TASK REQUIREMENTS. The listing below must be repeated word for word, without its pictures.

DATASET ENTRIES.
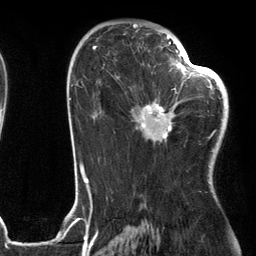
Breast MRI (dynamic contrast-enhanced), one axial slice; cropped to one breast; dynamic contrast-enhanced series, time point 2 of 6 at this slice position (early post-contrast); 3 T; TE 2.7 ms, TR 6.6 ms; 256 × 256 image matrix. Female patient.
Annotated regions visible in this slice (semi-automatically segmented with operator editing):
- enhancing-tissue mask used for the functional tumour volume (all voxels passing the contrast-enhancement thresholds inside the analysis volume; usually the tumour): bounding box <132,56,205,143> (left, top, right, bottom; pixels)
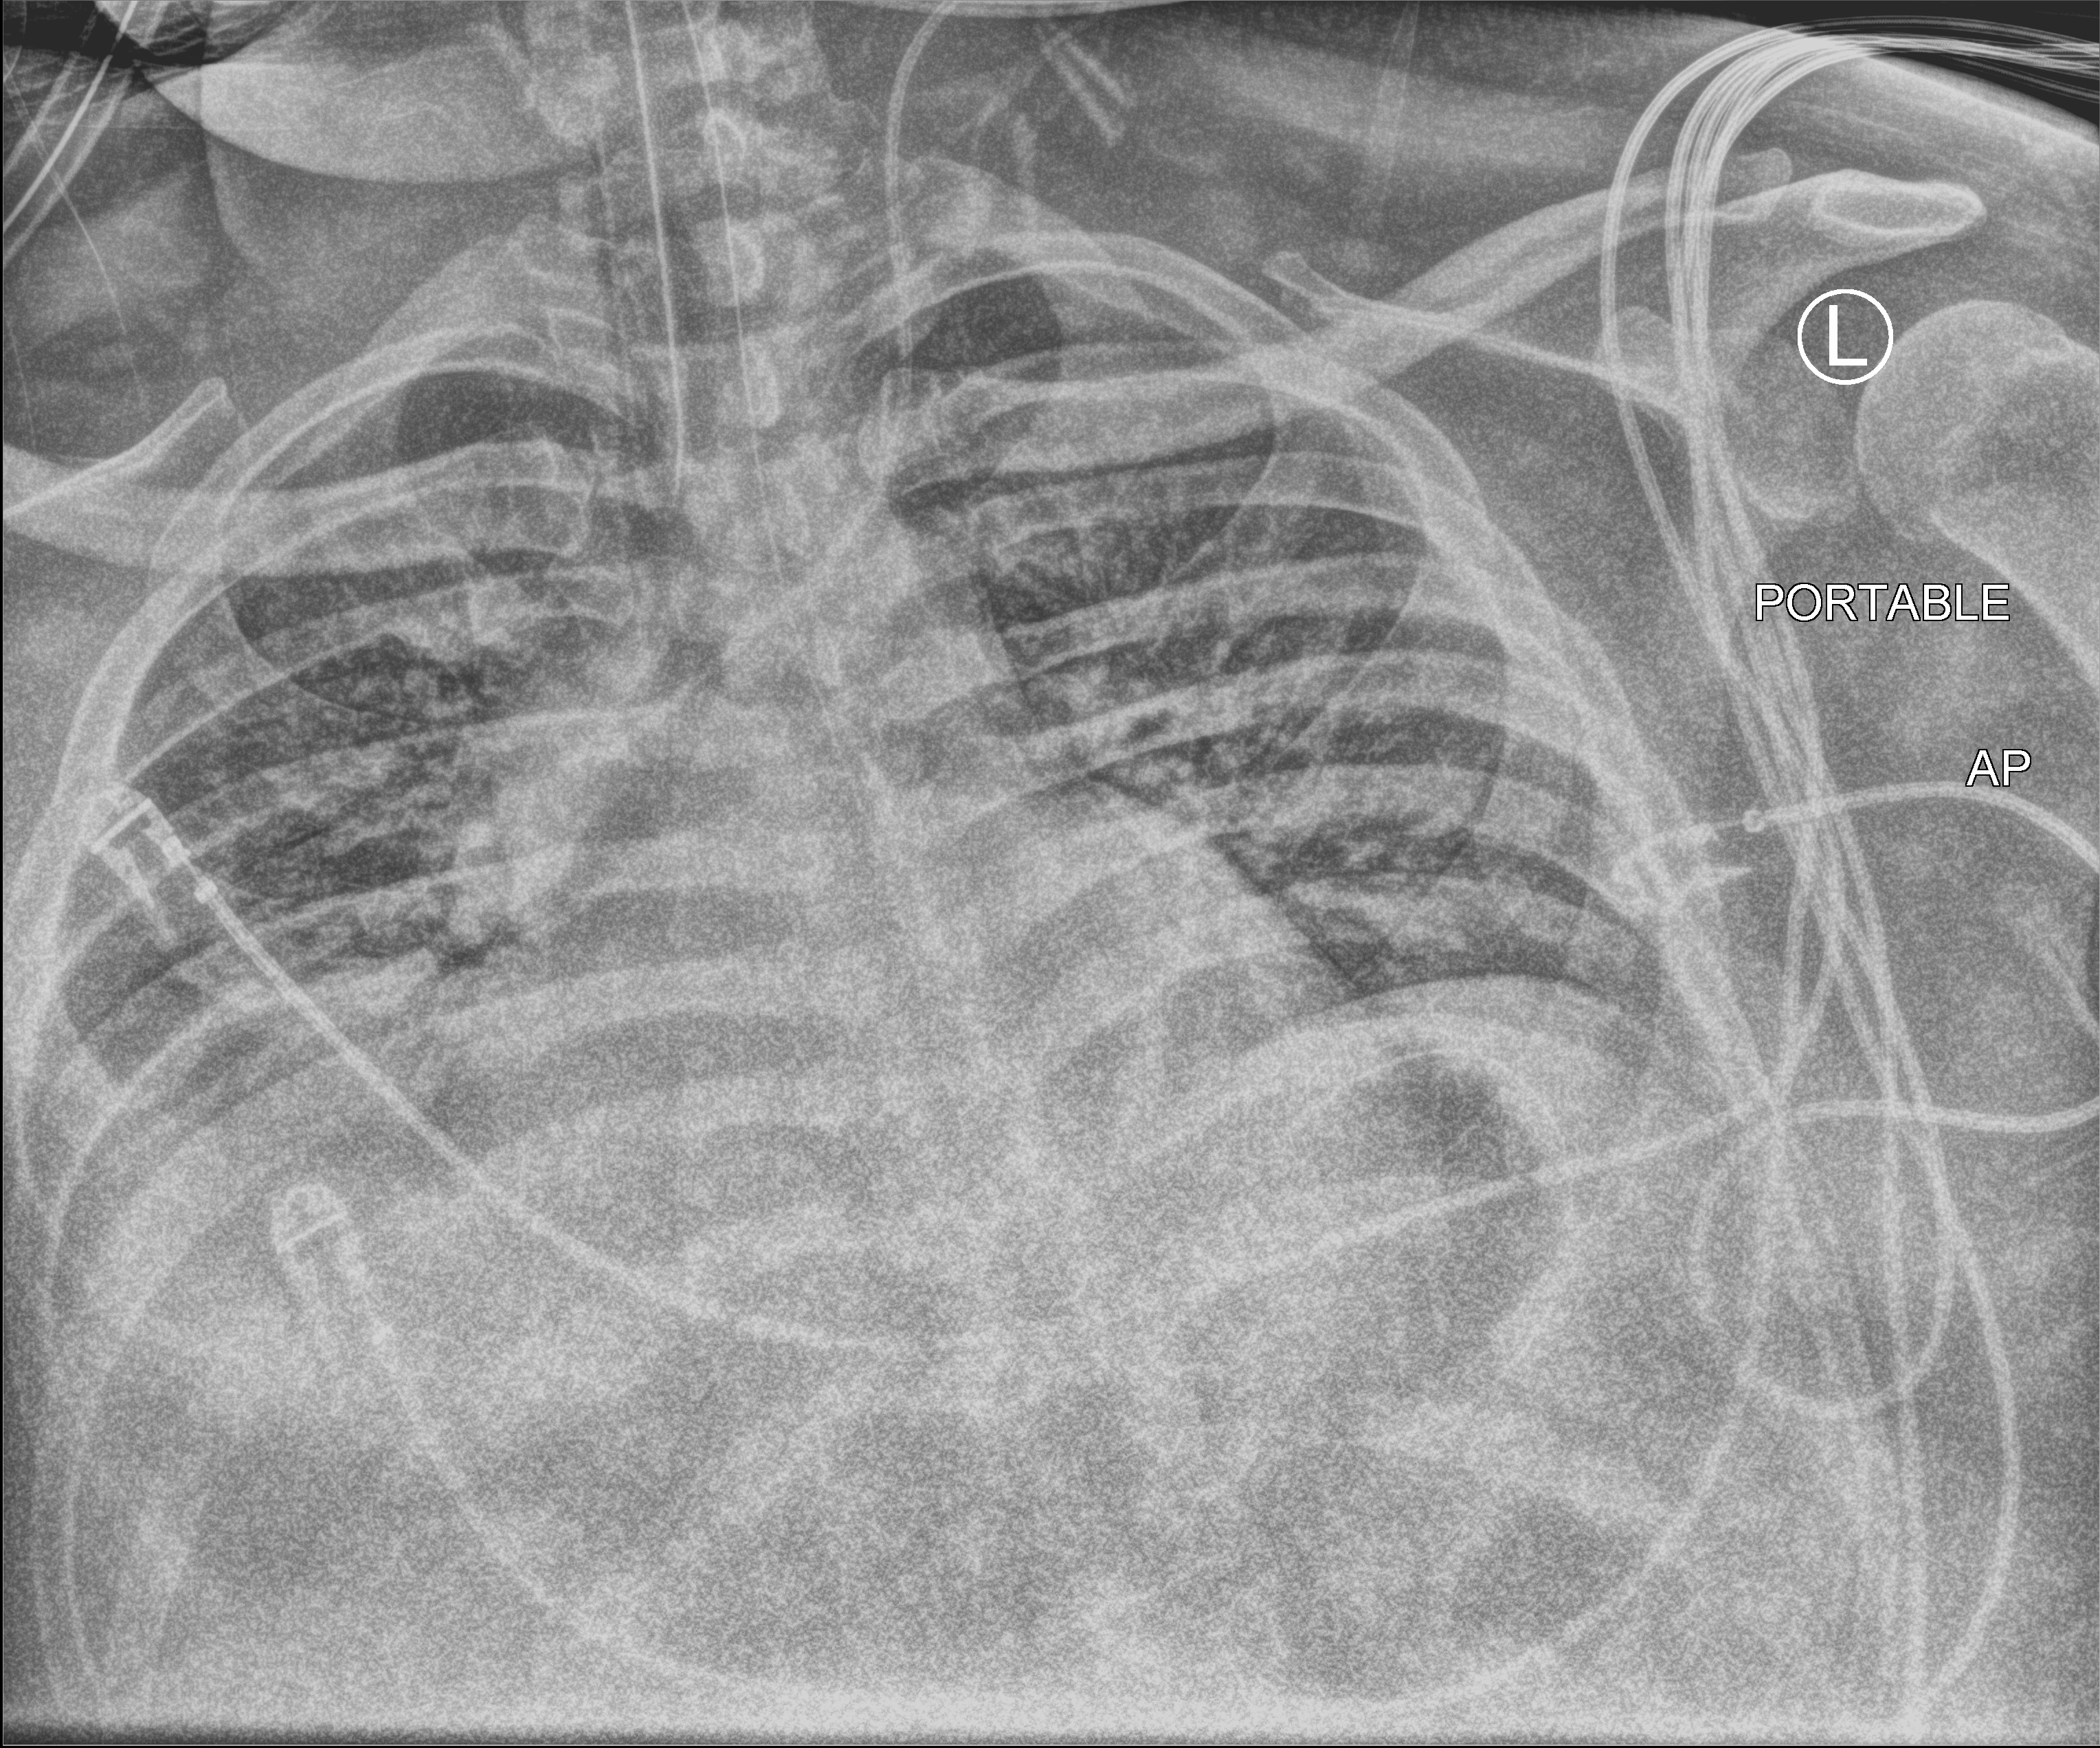
Bedside chest radiograph (computed radiography); anteroposterior (AP) projection. Male patient hospitalised with COVID-19, age 18–59 years.
Hospital-stay facts (about this admission, not read from this image; timing relative to this image not recorded): diabetes (admission record): yes; COPD (admission record): yes; length of hospital stay: 69 days.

EXERCISE RESULT.
Breast MRI (dynamic contrast-enhanced), one axial slice; cropped to one breast; dynamic contrast-enhanced series, time point 2 of 6 at this slice position (early post-contrast); 3 T; TE 2.7 ms, TR 6.6 ms; 256 × 256 image matrix. Female patient.
Annotated regions visible in this slice (semi-automatically segmented with operator editing):
- enhancing-tissue mask used for the functional tumour volume (all voxels passing the contrast-enhancement thresholds inside the analysis volume; usually the tumour): bounding box <132,56,205,143> (left, top, right, bottom; pixels)
Bedside chest radiograph (computed radiography); anteroposterior (AP) projection. Male patient hospitalised with COVID-19, age 18–59 years.
Hospital-stay facts (about this admission, not read from this image; timing relative to this image not recorded): diabetes (admission record): yes; COPD (admission record): yes; length of hospital stay: 69 days.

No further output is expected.